PT Bank Negara Indonesia (Persero) Tbk mencatatkan penurunan laba bersih hingga 63,9% dalam sembilan bulan tahun ini. Dalam laporan keuangan bank pelat merah ini, tercatat laba bersih kuartal III-2020 hanya Rp 4,32 triliun. Penurunan laba disebabkan mitigasi atas risiko memburuknya kualitas kredit.
"Penurunan ini merupakan bagian dari upaya BNI untuk memperkuat fundamental keuangan bank dalam menghadapi ketidakpastian ekonomi di masa mendatang," kata Direktur Bisnis Konsumer BNI Corina Leyla Karnalies dalam konferensi pers secara virtual, Selasa (27/10).
Ia menjelaskan penguatan fundamental keuangan tesebut dengan melakukan pembentukan pencadangan yang lebih konservatif. Sehingga rasio kecukupan pencadangan atau coverage ratio hingga September 2020 berada pada level 206,9% lebih besar dibandingkan tahun lali 159,2%.
Berdasarkan nilainya, provisi yang menggerus profitabilitas BNI itu mencapai Rp 13,97 triliun. Angka ini naik hingga 157,4% dibandingkan dengan Rp 5,43 triliun per September 2019. Padahal, sebelum dipotong provisi, laba BNI mencapai Rp 19,98 triliun, atau hanya turun 2,7% dari Rp 20,54 triliun di tahun lalu.

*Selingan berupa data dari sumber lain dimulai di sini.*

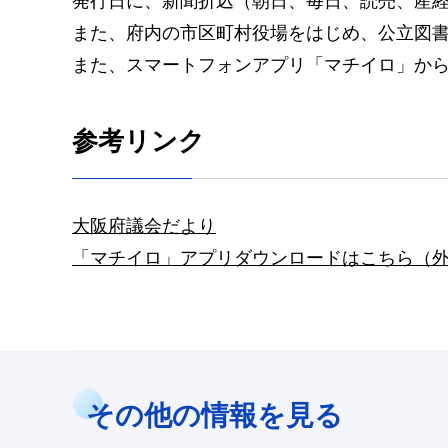
発行日に、新聞折込（朝日、毎日、読売、産
また、府内の市区町村役場をはじめ、公立図書
また、スマートフォンアプリ「マチイロ」か
参考リンク
大阪府議会だより
「マチイロ」アプリダウンロードはこちら（
その他の情報を見る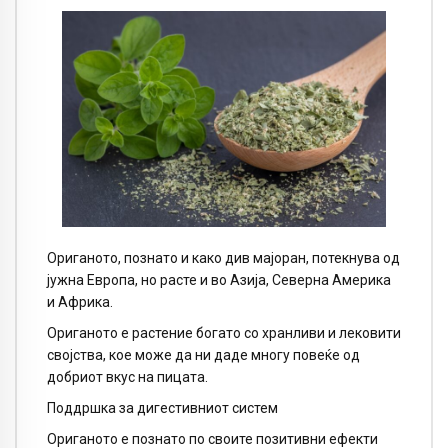
Ориганото, познато и како див мајоран, потекнува од
јужна Европа, но расте и во Азија, Северна Америка
и Африка.
Ориганото е растение богато со хранливи и лековити
својства, кое може да ни даде многу повеќе од
добриот вкус на пицата.
Поддршка за дигестивниот систем
Ориганото е познато по своите позитивни ефекти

Peningkatan cadangan dilakukan karena kualitas kredit yang turun, seperti tercermin dalam rasio kredit seret alias non-performing loan (NPL). Pada triwulan III 2020, NPL gross BNI berada di level 3,6%. Sedangkan pada triwulan III 2019 ada di level 1,8%.
Penurunan laba bersih BNI juga disebabkan pendapatan yang sedikit turun. Tercatat, pendapatan bunga bersih hingga triwulan III 2020 turun 0,8% menjadi Rp 26,64 triliun. Namun penurunan ini dapat diimbangi dengan upaya penurunan beban bunga hingga 8,0%. Sehingga net interest margin (NIM) hingga triwulan III 2020 mencapai 4,3%.
Dari sisi pendapatan non bunga (Fee Based Income), BNI mencatatkan pertumbuhan 7,2% secara tahunan, menjadi Rp 8,71 triliun.
Dana pihak ketiga (DPK) juga tumbuh 21,4% menjadi Rp 705,1 triliun. Upaya menghimpun DPK dilakukan dengan memprioritaskan dana murah (CASA) agar dapat terus menekan beban biaya dana (cost of fund). Saat ini CASA BNI berada pada level 65,4%, dengan cost of fund 2,86% yang membaik dibandingkan tahun lalu 3,24%.
"DPK tersebut menopang penyaluran kredit BNI yang tumbuh 4,2% secara year on year, dari Rp 558,7 triliun pada triwulan III 2019, menjadi Rp 582,4 triliun pada triwulan III 2020," kata Corina.
Corina menjelaskan hingga triwulan III 2020 total kredit yang disalurkan BNI senilai Rp 582,38 triliun, mampu tumbuh hingga 4,2% dari periode sama tahun lalu. Salah satu penopang pertumbuhan kredit ini adalah sektor korporasi swasta yang naik 10,4% menjadi Rp 199,99 triliun.
Dalam menghadapi dampak pandemi Covid-19, BNI secara aktif melakukan restrukturisasi kredit terhadap debitur yang berkinerja baik, tapi bisnisnya terdampak Covid-19. Hingga akhir September 2020, BNI telah memberikan restrukturisasi kredit sebesar Rp 122,0 triliun atau 22,2% dari total pinjaman yang diberikan, kepada 170.591 debitur.
Selain itu, BNI juga mendukung upaya pemerintah dalam program Pemulihan Ekonomi Nasional (PEN) melalui optimalisasi penempatan dana dari pemerintah dalam bentuk penyaluran pinjaman modal kerja pada pelaku usaha.
Pada tahap pertama, pemerintah telah menempatkan dana sebesar Rp 5 triliun, kemudian pada 24 September 2020 kembali memberikan tambahan penempatan sebesar Rp 2,5 triliun. Hingga 20 Oktober 2020, BNI telah menyalurkan pinjaman sebesar Rp 21,1 triliun, yang mayoritas (70%) disalurkan pada segmen kecil terutama melalui program Kredit Usaha Rakyat (KUR).
BNI Menargetkan pertumbuhan kredit hingga akhir tahun ini di kisaran 2% sampai 4% dibandingkan 2019 lalu. Target kualitas kredit alias NPL ada di level 3,7% hingga 4,5%. Sementara, target net interest margin diperkirakan ada di level 3,7% hingga 4%.